Adderall is a psychostimulant that works by increasing the activity of norepinephrine, serotonin, and dopamine neurotransmitters in the brain. It is used in the treatment of attention deficit hyperactivity and narcolepsy, while side effects and contraindications are also present. The studies show that long-term drug treatment leads to a decrease in anomalies in the structure of the brain of patients with ADHD, improving the brain functioning and concentration of patients.

References

Allen, S. N. (2014). Adderall XR® and Vyvanse™. Mental Health Clinician, 4(1), 8-10.

Coplan, J. D., Aaronson, C. J., Panthangi, V., & Kim, Y. (2015). Treating comorbid anxiety and depression: Psychosocial and pharmacological approaches. World Journal of Psychiatry, 5(4), 366-378.

Fitzgerald, K. T., & Bronstein, A. C. (2013). Adderall®(amphetamine-dextroamphetamine) toxicity. Topics in Companion Animal Medicine, 28(1), 2-7.

Griffin III, C. E., Kaye, A. M., Bueno, F. R., & Kaye, A. D. (2013). Benzodiazepine pharmacology and central nervous system – Mediated effects. The Ochsner Journal, 13(2), 214-223.

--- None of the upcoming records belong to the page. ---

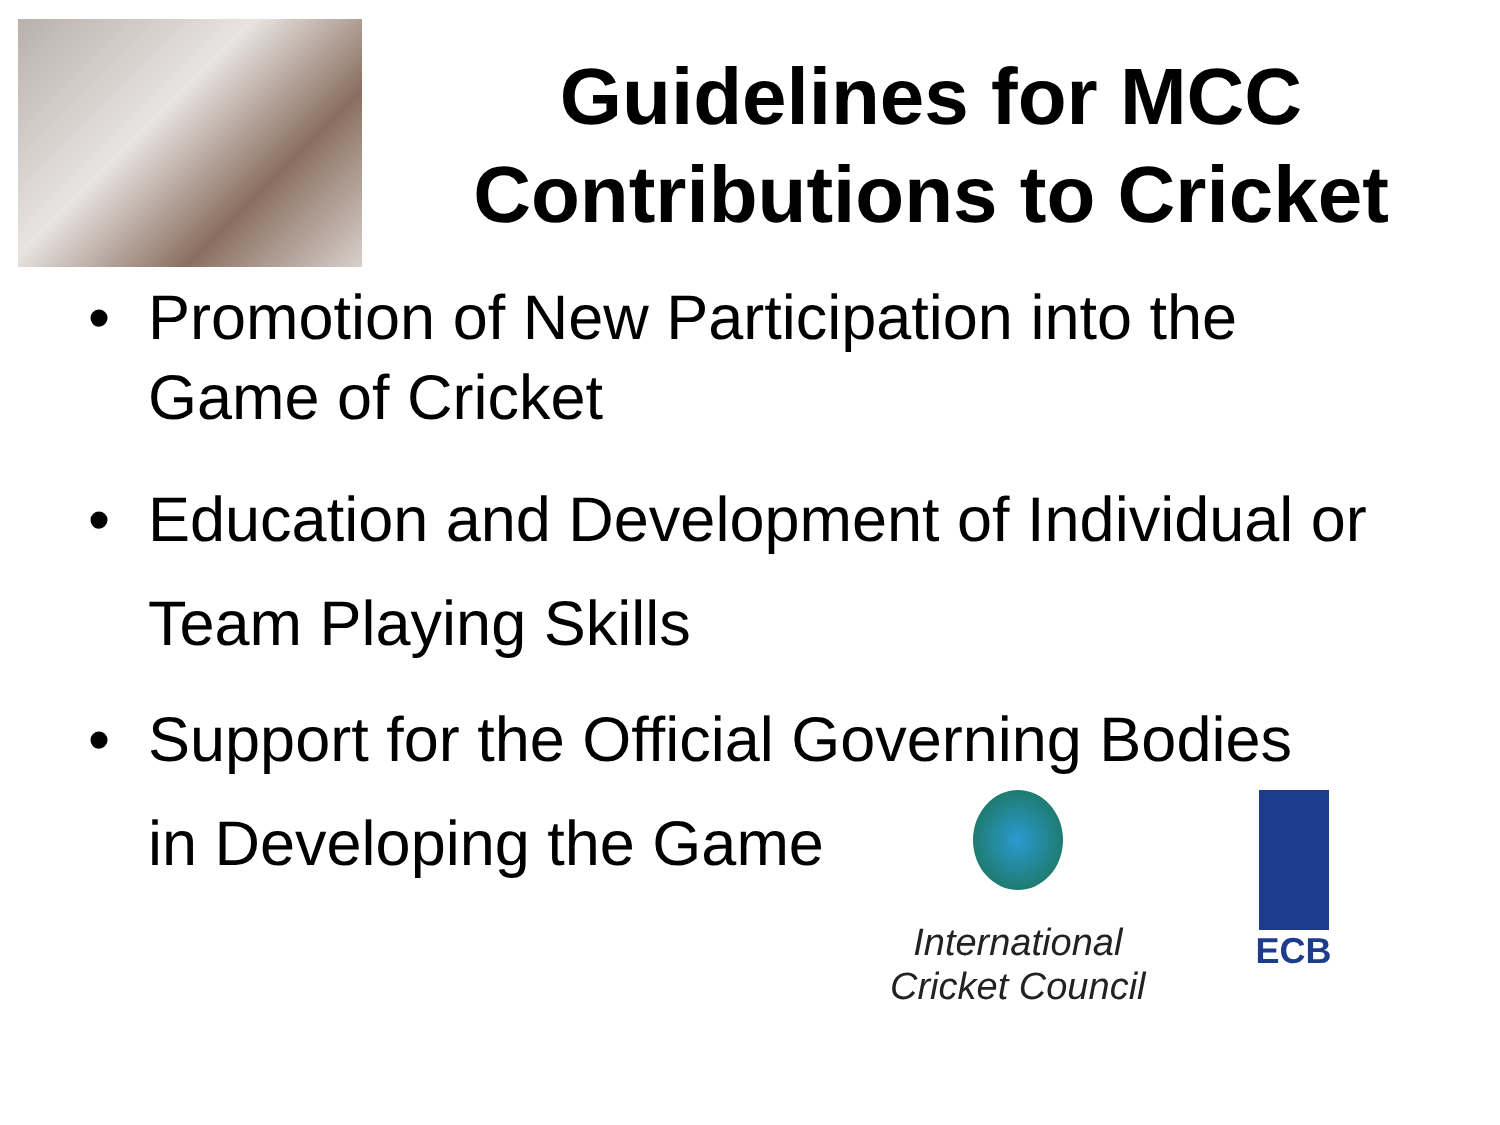Guidelines for MCC
Contributions to Cricket
• Promotion of New Participation into the Game of Cricket
• Education and Development of Individual or Team Playing Skills
• Support for the Official Governing Bodies
in Developing the Game
International
Cricket Council
ECB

Heal, D. J., Smith, S. L., Gosden, J., & Nutt, D. J. (2013). Amphetamine, past and present – A pharmacological and clinical perspective. Journal of Psychopharmacology, 27(6), 479-496.

Jann, M., Kennedy, W. K., & Lopez, G. (2014). Benzodiazepines: A major component in unintentional prescription drug overdoses with opioid analgesics. Journal of Pharmacy Practice, 27(1), 5-16.